• _Work instruction_
Starting at the line that contains "This Week’s Menu" and ending at the line that contains "Guest requests for", the lines below are to be given again exactly, with nothing added.

• _Data provided_
************
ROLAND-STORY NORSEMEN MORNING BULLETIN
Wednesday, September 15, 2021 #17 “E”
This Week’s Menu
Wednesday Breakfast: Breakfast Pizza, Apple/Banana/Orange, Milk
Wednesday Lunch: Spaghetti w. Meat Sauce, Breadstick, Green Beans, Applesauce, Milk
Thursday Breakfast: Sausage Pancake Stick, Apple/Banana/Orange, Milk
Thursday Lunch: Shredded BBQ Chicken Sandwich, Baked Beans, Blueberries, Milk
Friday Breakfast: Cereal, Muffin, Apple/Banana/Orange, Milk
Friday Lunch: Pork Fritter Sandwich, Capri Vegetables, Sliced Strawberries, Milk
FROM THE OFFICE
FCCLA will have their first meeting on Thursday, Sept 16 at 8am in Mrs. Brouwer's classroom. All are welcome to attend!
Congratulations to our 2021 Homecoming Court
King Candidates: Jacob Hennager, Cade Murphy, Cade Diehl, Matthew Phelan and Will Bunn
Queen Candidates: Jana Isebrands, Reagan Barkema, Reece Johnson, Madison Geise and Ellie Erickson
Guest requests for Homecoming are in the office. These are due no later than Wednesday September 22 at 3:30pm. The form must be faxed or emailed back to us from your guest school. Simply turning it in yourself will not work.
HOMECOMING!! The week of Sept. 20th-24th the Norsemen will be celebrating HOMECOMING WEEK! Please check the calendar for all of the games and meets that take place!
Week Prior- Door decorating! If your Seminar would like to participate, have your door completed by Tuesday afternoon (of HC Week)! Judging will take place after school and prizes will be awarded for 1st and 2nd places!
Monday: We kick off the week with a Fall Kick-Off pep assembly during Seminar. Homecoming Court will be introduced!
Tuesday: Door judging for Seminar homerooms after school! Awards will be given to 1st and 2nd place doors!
************
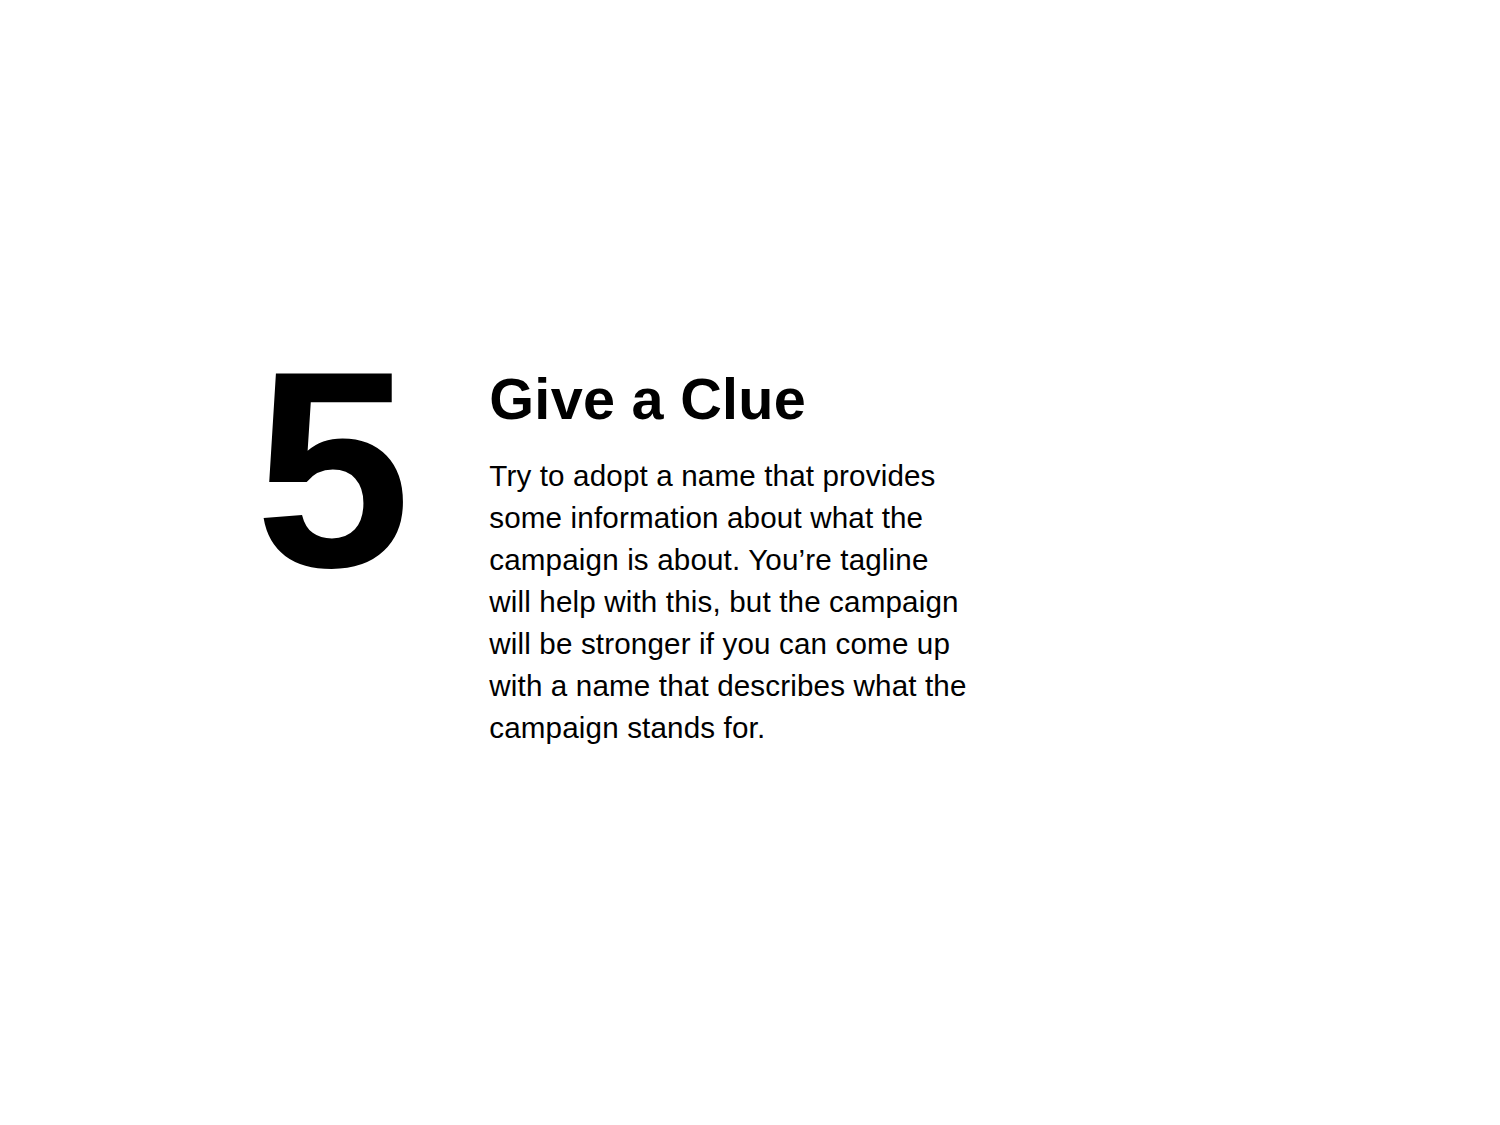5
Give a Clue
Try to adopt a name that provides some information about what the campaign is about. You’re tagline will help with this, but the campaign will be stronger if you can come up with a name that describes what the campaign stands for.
************
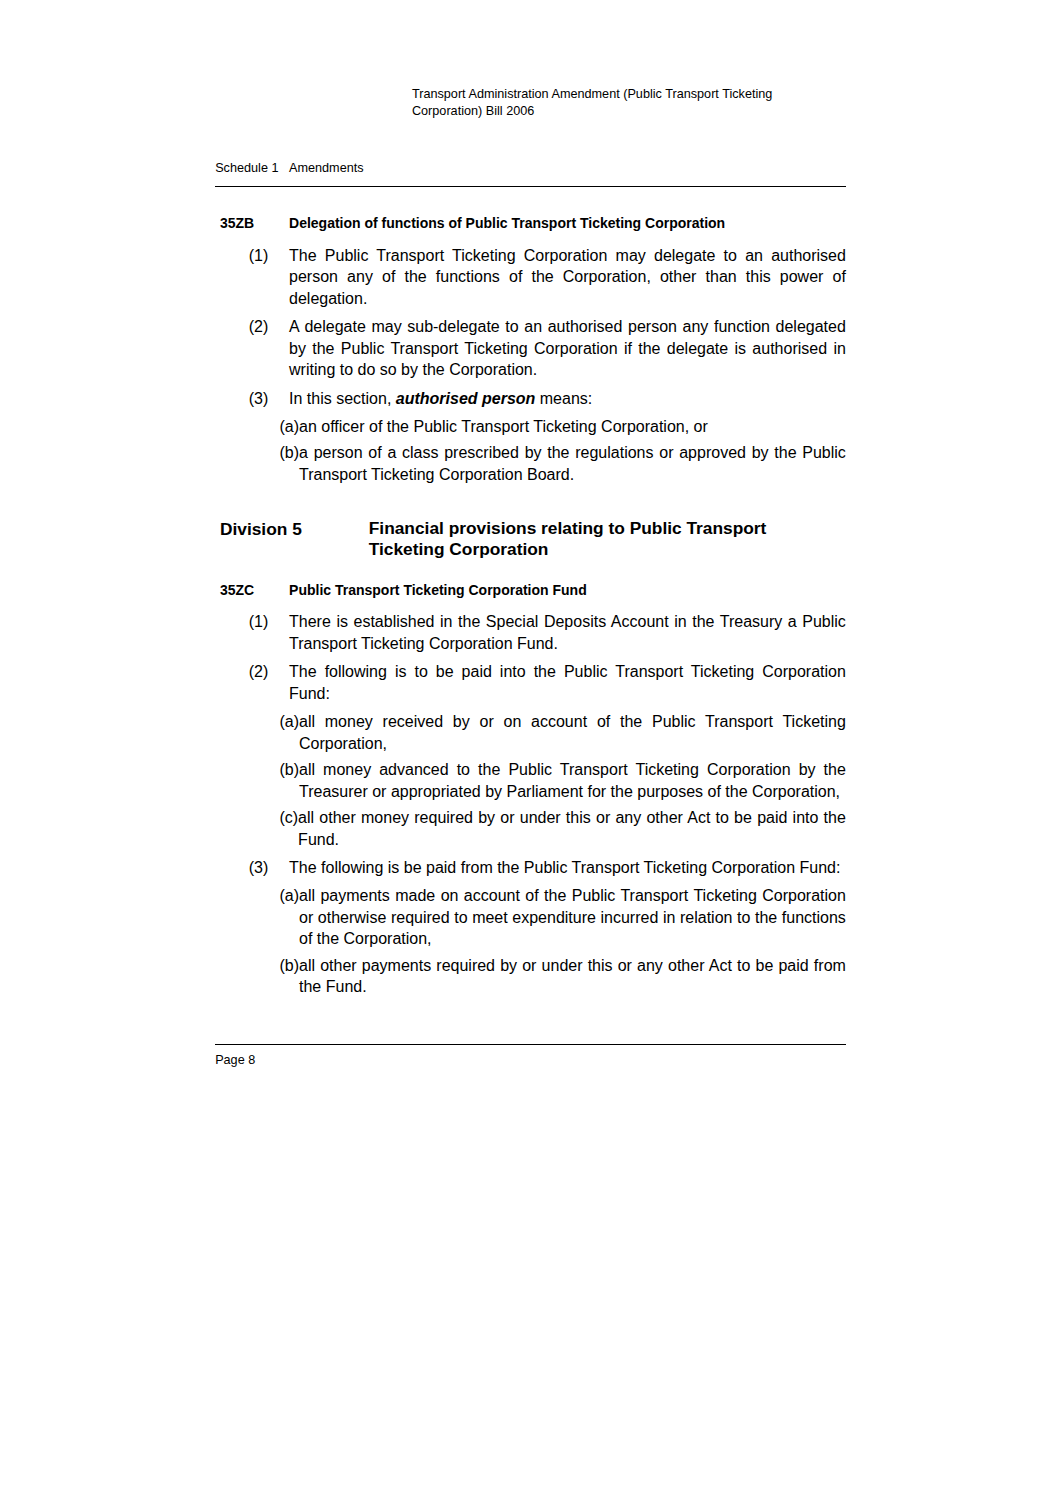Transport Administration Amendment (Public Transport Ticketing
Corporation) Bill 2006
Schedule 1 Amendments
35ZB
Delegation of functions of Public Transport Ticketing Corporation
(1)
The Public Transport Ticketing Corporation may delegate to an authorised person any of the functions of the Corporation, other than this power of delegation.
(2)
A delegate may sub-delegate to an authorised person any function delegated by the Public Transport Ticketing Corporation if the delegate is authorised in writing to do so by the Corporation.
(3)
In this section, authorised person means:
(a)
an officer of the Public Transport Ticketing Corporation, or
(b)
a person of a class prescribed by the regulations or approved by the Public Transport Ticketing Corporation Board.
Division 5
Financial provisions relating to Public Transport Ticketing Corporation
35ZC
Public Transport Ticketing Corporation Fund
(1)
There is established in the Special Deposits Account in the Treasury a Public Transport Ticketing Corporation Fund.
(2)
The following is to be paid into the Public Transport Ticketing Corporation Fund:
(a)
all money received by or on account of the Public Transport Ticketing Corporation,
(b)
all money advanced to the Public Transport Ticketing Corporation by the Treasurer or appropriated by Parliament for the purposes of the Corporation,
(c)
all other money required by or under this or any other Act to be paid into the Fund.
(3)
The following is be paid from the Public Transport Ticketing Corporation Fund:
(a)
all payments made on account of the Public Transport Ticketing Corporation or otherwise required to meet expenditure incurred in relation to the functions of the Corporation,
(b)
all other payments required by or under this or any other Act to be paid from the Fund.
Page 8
************
• _Problem solution_
This Week’s Menu
Wednesday Breakfast: Breakfast Pizza, Apple/Banana/Orange, Milk
Wednesday Lunch: Spaghetti w. Meat Sauce, Breadstick, Green Beans, Applesauce, Milk
Thursday Breakfast: Sausage Pancake Stick, Apple/Banana/Orange, Milk
Thursday Lunch: Shredded BBQ Chicken Sandwich, Baked Beans, Blueberries, Milk
Friday Breakfast: Cereal, Muffin, Apple/Banana/Orange, Milk
Friday Lunch: Pork Fritter Sandwich, Capri Vegetables, Sliced Strawberries, Milk
FROM THE OFFICE
FCCLA will have their first meeting on Thursday, Sept 16 at 8am in Mrs. Brouwer's classroom. All are welcome to attend!
Congratulations to our 2021 Homecoming Court
King Candidates: Jacob Hennager, Cade Murphy, Cade Diehl, Matthew Phelan and Will Bunn
Queen Candidates: Jana Isebrands, Reagan Barkema, Reece Johnson, Madison Geise and Ellie Erickson
Guest requests for Homecoming are in the office. These are due no later than Wednesday September 22 at 3:30pm. The form must be faxed or emailed back to us from your guest school. Simply turning it in yourself will not work.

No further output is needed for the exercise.